───── STUDY TEXT

16-Bit Boy: High Treason
High Treason
16-Bit Boy

16-Bit Boy is a monthly column of retro musings. This month, Michael Sterrett’s still reeling about DONKEY KONG COUNTRY 2.
DONKEY KONG Country 2: Diddy Kong’s Quest is a heartbreaking example of the quintessential half-arsed sequel, ranking alongside Exorcist II: The Heretic for sheer brain-scorching awfulness. Such is the egregious disparity between it and the original Donkey Kong Country that it genuinely pains me to even speak its name.
One can only compare it to bumping into a long lost love over whom you have pined for years, only to find that the raven-haired, rosy-cheeked beauty upon whom you dreamt is now a chain-smoking ASBO chav with no teeth and a several illegitimate mongrel kids named Morgan, Keeley and Chayse. Look closely and she’s the same person, but the wretched transformation that has occurred not only renders her unattractive but somehow soils the memory of who she once was.
The glaringly obvious problem at the rotten core of the game is that Diddy Kong is not up to title billing. It would be akin to Scrappy Doo or Bebop from Teenage Ninja Turtles getting their own show. They are annoying background characters at best, and much as you can’t base a nutritious meal around a few condiments and some potato peelings, you certainly can’t centre a game around an annoying sidekick. I mean, could a character like Joey from Friends really carry their own show? Of course n… – Um, wait a minute.

──────────

§ **PROMPT 1**: In the 16-Bit Boy column on Donkey Kong Country 2, which film does the writer rank the game alongside?
§ **PROMPT 2**: Reproduce the part of the 16-Bit Boy column that opens with the words containing "DONKEY KONG Country 2: Diddy" and closes with "she once was.".
§ **PROMPT 3**: Go on with the 16-Bit Boy column on Donkey Kong Country 2 from the point where it stops.
The entries play no part in this work.

───── RECORDS SUPPLIED

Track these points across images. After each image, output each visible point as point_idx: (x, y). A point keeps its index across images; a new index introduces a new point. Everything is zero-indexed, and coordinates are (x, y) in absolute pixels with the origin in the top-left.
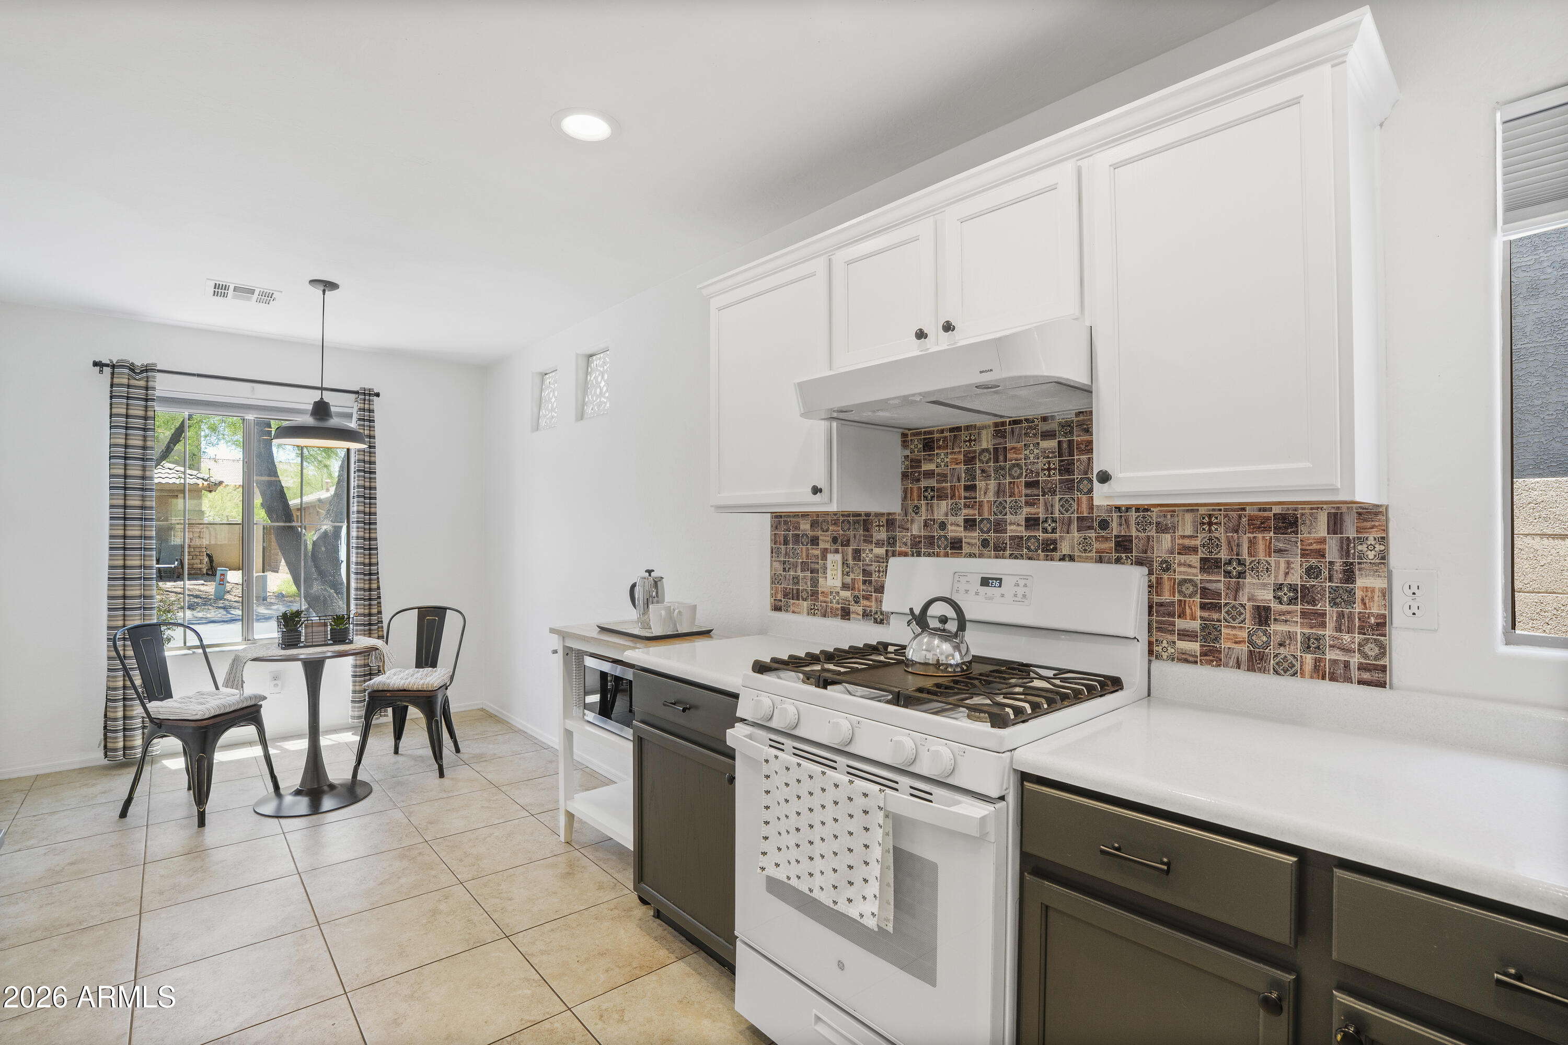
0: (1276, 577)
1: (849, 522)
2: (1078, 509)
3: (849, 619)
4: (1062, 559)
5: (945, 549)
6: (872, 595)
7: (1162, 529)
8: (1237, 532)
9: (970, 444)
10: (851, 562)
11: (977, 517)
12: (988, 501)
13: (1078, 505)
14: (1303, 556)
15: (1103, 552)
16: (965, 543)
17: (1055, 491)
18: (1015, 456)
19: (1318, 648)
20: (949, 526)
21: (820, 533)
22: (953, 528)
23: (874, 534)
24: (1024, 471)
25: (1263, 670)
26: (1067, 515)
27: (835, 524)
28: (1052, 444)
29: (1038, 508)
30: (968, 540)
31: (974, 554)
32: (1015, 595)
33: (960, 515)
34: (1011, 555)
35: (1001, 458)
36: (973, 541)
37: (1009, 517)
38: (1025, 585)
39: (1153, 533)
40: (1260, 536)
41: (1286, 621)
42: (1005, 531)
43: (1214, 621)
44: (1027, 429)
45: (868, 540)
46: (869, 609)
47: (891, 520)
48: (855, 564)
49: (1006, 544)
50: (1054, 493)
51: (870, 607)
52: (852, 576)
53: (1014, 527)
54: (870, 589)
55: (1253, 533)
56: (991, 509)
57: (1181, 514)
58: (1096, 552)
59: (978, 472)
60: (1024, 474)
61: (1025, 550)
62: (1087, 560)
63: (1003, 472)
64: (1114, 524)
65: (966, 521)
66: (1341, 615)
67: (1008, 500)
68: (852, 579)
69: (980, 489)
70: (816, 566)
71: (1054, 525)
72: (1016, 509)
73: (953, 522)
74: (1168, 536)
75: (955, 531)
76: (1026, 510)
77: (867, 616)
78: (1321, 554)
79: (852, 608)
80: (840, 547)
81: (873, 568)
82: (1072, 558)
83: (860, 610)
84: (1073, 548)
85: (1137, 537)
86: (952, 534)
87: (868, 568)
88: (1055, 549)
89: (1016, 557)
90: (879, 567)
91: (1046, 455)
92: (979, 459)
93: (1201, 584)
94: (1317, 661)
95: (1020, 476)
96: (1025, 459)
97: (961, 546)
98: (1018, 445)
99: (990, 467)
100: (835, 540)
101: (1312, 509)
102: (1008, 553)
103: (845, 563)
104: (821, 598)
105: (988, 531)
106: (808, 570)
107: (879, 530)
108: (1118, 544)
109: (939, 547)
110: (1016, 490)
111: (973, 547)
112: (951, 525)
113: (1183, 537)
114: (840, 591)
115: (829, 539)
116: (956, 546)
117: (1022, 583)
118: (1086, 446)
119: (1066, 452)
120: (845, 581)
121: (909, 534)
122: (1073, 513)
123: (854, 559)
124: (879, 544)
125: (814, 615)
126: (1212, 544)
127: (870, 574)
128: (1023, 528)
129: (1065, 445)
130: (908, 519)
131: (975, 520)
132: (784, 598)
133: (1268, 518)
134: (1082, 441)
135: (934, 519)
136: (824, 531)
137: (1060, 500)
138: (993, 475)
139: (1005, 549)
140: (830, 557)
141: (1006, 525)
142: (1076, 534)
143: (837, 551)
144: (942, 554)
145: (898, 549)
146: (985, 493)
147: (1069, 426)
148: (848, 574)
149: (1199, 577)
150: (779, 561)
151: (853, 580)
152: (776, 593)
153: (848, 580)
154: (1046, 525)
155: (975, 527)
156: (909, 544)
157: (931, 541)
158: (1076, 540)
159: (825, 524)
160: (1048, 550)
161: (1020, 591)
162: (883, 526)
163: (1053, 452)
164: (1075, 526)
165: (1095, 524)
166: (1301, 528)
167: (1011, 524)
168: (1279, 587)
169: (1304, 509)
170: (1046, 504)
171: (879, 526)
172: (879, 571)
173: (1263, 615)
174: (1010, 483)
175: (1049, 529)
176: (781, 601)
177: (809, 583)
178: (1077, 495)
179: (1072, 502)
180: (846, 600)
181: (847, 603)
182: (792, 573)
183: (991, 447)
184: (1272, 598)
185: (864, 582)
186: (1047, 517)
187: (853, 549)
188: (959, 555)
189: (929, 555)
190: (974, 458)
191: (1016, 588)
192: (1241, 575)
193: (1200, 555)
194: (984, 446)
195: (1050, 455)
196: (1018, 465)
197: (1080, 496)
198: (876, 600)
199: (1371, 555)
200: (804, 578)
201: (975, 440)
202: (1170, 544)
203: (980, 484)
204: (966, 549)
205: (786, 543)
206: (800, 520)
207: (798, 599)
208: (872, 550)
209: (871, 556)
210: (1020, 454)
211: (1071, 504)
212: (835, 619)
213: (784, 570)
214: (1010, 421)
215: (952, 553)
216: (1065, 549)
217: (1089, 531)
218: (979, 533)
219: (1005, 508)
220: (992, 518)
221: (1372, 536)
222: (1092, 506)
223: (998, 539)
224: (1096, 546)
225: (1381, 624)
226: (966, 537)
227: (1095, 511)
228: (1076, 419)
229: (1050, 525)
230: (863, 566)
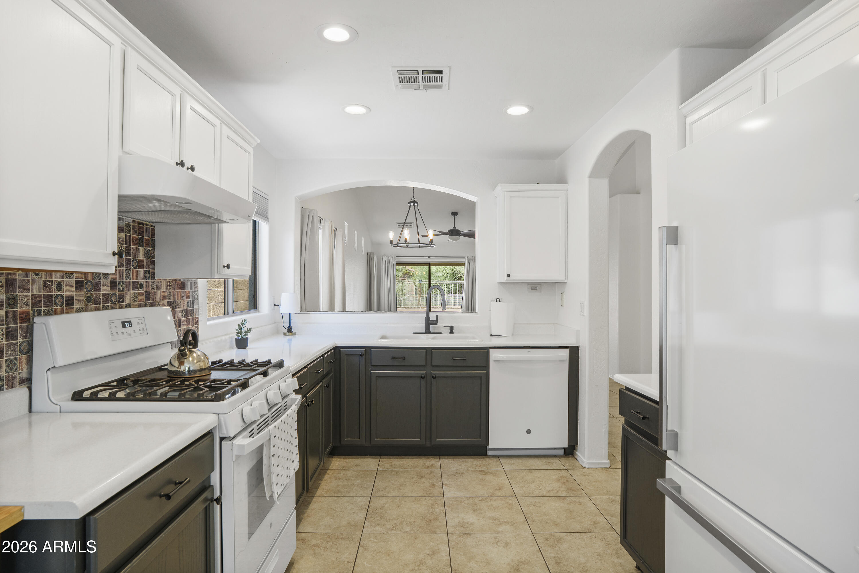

──────────
───── RECORDS SUPPLIED

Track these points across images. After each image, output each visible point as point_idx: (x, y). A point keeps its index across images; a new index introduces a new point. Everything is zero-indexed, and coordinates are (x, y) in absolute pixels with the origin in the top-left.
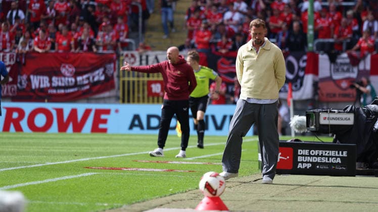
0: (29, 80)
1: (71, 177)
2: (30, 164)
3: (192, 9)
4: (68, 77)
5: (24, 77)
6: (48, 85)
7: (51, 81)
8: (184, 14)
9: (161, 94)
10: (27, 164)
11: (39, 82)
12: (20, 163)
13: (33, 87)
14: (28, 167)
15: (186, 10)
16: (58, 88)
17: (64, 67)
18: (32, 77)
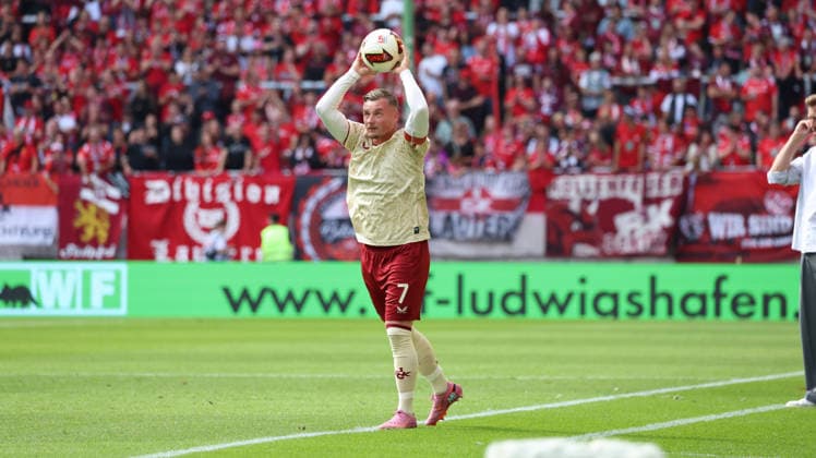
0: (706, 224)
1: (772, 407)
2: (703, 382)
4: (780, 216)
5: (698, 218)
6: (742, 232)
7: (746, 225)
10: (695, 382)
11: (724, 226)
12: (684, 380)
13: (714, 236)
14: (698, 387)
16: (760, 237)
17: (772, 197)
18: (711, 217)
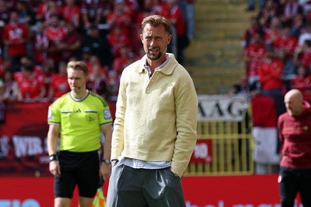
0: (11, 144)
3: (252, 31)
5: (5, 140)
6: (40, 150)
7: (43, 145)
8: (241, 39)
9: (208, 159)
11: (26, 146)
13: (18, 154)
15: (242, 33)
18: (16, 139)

──────────

§ **ANSWER 1**: Exorcist II: The Heretic

§ **ANSWER 2**:
DONKEY KONG Country 2: Diddy Kong’s Quest is a heartbreaking example of the quintessential half-arsed sequel, ranking alongside Exorcist II: The Heretic for sheer brain-scorching awfulness. Such is the egregious disparity between it and the original Donkey Kong Country that it genuinely pains me to even speak its name.
One can only compare it to bumping into a long lost love over whom you have pined for years, only to find that the raven-haired, rosy-cheeked beauty upon whom you dreamt is now a chain-smoking ASBO chav with no teeth and a several illegitimate mongrel kids named Morgan, Keeley and Chayse. Look closely and she’s the same person, but the wretched transformation that has occurred not only renders her unattractive but somehow soils the memory of who she once was.

§ **ANSWER 3**:
Doing it wrong
Donkey Kong Country is a lovingly crafted, engrossing platformer that welcomed the player into a lushly realised world of leafy forests, underground caverns and snowy mountaintops. It even managed to make my personal bête noire, namely underwater swimming levels, bearable by virtue of the blessed-out background music. And the gorgeous setting sun of the Orang-utan Gang sequence is enough to reduce me to a misty eyed fool.
Yet the chaps over at Rare not only failed to conjure up any of this magic for DKC2, but also took the mellifluous transcendental beauty of the source material and defecated on it from a great height. For that unholy sin I hope that, in the Hell that awaits them, they will have their eyes pecked out every day by Necky the big bird thing at the end of the Monkey Mines levels.
The lesson is simple. When you produce a shoddy and ill-conceived sequel to a work of simple perfection, you are not merely cheating the public; you’re cheating yourself, young man. I’m looking at you, Christopher Leitch, director of Teenwolf Too. Don’t think I can’t see you, Unkle’s disappointing second album Never, Never Land. And if the brutes responsible for hotel-based Golden Girls spin off The Golden Palace think they’re not going straight to bed without any supper, they’ve got another thing coming.
Let’s be honest: Rare have gone on to make some enjoyable games like Goldeneye and Perfect Dark. But some indiscretions are unforgivable. So, to the wretches responsible for the abomination that is Donkey Kong Country 2: Diddy Kong’s Quest: hang your heads in shame, and may God have mercy on your souls.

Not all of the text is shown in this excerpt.